Portfolio construction is a function of possibilities. Equity versus fixed income is the obvious; equity the potential of capital growth, and fixed income the promise of low-yet-secure returns. You can test returns based on evidence from whatever historic time frame you care to choose to prove the point. Click and drag the forecast, QED, quod erat demonstrandum, a fancy way to show off you just logically proved something.
If you peruse asset allocation methodology, it will reference sensitivity testing as well as scenario tests. The former is the methodical dependent variables reaction to another variable. For example, the impact on profit margin to revenue growth, duration or default in credit etc.  This also incorporates the valuation of assets classes compared to history or metrics such as the risk premium. Typically, cut-and-dried statistical correlations and attribution.
Scenarios are much more fun, but less reliable and replete with vague assertions on potential outcomes.
Today that is obvious in the trajectory for COVID-19, the ramifications for economies and the divergence in what that means for investment assets.  Assume V, W, L, U or whatever shape economic growth will take, then debate the result for spending, debt and fiscal policy, turn that into earnings growth or balance sheets and then dust the result with some valuation magic. Any number of outcomes are possible.
Another pandemic is but one possible scenario. Cybersecurity is more than just background noise. A bad actor could cause a major disruption to online activity, corporate interaction or interfere with utilities. The Economist (27th June edition) has a brief on catastrophic risks, noting that events such as geo-magnetic storms, volcanic eruptions, tsunamis and earthquakes are more probable than many would think.
Imagine creating a portfolio that accounts for any of these, never mind the possible reaction of all parts of economic, government and financial market behaviour that could ensue. Some form of electronic outage – be it from a geodynamic event or a malicious entity – would likely do more harm than COVID-19.
To bring this to a portfolio, throw in a number. Let’s say this has a 5% probability in the next ten years though it could just as easily be 10%, 1% or 20%. Calibrate the vast range of outcomes. Then consider what to do in an investment portfolio designed to capture the desired outcome. How do we allow for such great uncertainties?
Generally, we amplify risks. Buying toilet paper, flour or rice when we have enough for weeks is a classic case. The chances of these products becoming unavailable are measurably low, yet we react as if this is a highly probable scenario.

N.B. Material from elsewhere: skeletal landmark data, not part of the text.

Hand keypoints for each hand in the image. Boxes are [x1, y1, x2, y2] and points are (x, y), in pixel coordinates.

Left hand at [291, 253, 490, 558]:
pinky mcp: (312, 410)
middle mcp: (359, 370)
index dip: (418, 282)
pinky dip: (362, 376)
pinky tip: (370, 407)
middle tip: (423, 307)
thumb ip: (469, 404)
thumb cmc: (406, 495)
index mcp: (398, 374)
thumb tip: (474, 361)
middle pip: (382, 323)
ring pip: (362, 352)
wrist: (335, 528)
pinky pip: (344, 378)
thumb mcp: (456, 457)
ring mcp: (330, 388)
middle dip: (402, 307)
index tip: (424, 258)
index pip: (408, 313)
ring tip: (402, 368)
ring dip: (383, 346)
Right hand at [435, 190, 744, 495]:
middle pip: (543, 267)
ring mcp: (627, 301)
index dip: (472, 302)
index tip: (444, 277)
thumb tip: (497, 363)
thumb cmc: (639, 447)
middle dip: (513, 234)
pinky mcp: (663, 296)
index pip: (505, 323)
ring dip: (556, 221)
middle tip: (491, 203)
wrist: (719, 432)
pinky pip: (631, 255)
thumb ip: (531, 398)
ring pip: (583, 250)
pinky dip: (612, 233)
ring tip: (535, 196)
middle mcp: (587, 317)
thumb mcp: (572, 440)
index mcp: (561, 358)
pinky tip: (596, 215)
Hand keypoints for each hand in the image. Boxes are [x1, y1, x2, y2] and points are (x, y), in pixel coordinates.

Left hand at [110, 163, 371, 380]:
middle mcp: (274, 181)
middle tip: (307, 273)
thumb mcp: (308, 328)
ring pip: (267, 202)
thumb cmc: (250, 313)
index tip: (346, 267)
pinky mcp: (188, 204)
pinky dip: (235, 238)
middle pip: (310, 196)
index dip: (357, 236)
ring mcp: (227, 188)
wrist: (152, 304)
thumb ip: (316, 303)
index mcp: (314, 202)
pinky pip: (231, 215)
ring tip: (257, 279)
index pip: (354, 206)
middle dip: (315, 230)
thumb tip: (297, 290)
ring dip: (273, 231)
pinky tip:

We tend to over-accentuate what might happen in the foreseeable future. Inflation due to monetary policy by way of example. Many want to incorporate such an outcome even though the evidence is yet far from clear.
Large-scale new events such as COVID-19 result in heightened anxiety on the next possible one, as if it had now been brought forward.
Debating scenarios has its merits and provides comfort that one has considered a range of possibilities. Yet rarely does this find its way into a confirmed investment proposition. Most investors don’t have the fortitude to see through the long-term uncertainties that abound, nor can one construct a portfolio that sensibly captures these events.
Time is more productively spent on what is influencing investment assets and the construction of the portfolio. Within that, a practical, albeit imperfect approach would be to include positions that may benefit from identified scenarios.  Healthcare has been the obvious this time, cybersecurity corporations or industrial companies at the leading edge of energy systems may be cover other options. Strategies that use hedges or are relative trades could work. But an over-arching defence against unknowns is a pipe dream.